I traveled some of the countries along the way last year, Tajikistan and Kyrgyzstan (by hiking and offroad vehicles). The landscape is beautiful, but be very prepared to survive in the scorching sun and dust in the desert for days without any option to resupply food and water. We met some solo cyclists along the way, I have great respect for those individuals. For example, this is how the main road looks like in some parts of Tajikistan: https://i.imgur.com/MlZauBn.jpeg The traffic on these roads consists mostly of Chinese trucks and an occasional crazy traveler like us. Note how a secondary track emerged along the side of the main road because the original one became so filled with potholes.
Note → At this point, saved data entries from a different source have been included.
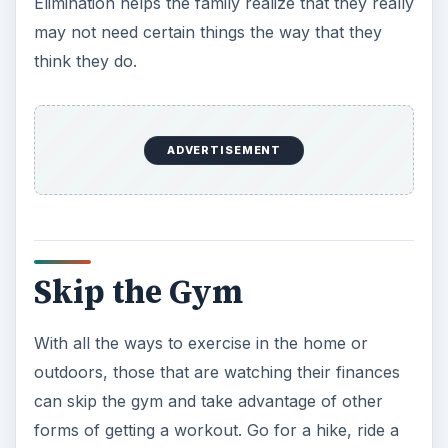
can skip the gym and take advantage of other
forms of getting a workout. Go for a hike, ride a
bike, walk back and forth while you chat on your
phone or go for a swim. To exercise in the home,
purchase incredibly cheap workout equipment
during a sale. Make sure you use it or it will just
be a waste of money.
Avoid Paying Full Price
The majority of the time, you should never have
to pay full price for anything. There are so many
ways to get a discount that paying full price is
almost unfathomable. You can shop at outlet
"be very prepared to survive in the scorching sun and dust in the desert for days without any option to resupply food and water"

I have done Central Asia from Europe to China by bike twice, most recently 2024. Absolutely no problem with resupplying food and water daily. There are food stops and railway-worker infrastructure in the Kazakh and Uzbek deserts. And while Tajikistan and Kyrgyzstan have a lot of wild mountain beauty, they are still inhabited. Indeed, local families earn some money by catering to cyclists.
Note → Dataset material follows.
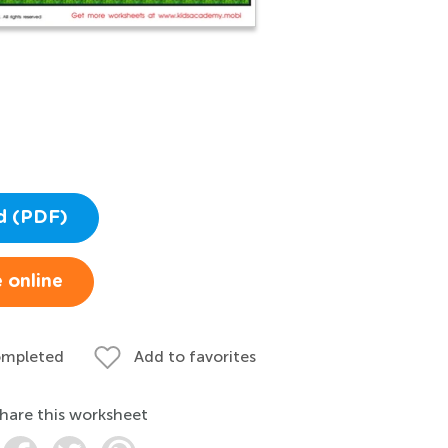
d (PDF)
 online
ompleted
Add to favorites
hare this worksheet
Ah great to hear :), thanks!

Did you do it solo or with someone or a group?

Nice picture :)

The nice thing about going with a group is that it comes with a support vehicle and water/food/bag carrying. Doing it on my own would be about 10x more intense in terms of prep, I think. I've watched a few biking videos where they started getting close to the edge on water and had to ask random houses they finally found.

If you like an epic trek, there's always horseback: https://www.nbcnews.com/id/wbna20925119

Hah, I read his book, it is fantastic and worth a read -> https://www.amazon.com/Trail-Genghis-Khan-Journey-Through-eb...

It also makes my butt hurt just to think about.

There's footage / DVD from his trip also - up on youtube some is, IIRC :-)

Yeah, sore bum, ouchies. That can be bypassed if you don't mind walking, don't mind camels, and don't mind being thought a bit girly:

* https://www.sidetracked.com/fieldjournal/crossing-australia-...

* https://en.wikipedia.org/wiki/Robyn_Davidson

Our family doesn't mind a long jolly, one of my favourites (that someone else did) was into the more restricted bits of Papua: Cannibals & Crampons (2001)

  In 2001, two British ex army officers set out to climb the unscaled face of Mandela--a remote mountain rising 15,400 ft. above the jungles of New Guinea. This is the extraordinary story of their trek through some of the world's most unexplored terrain.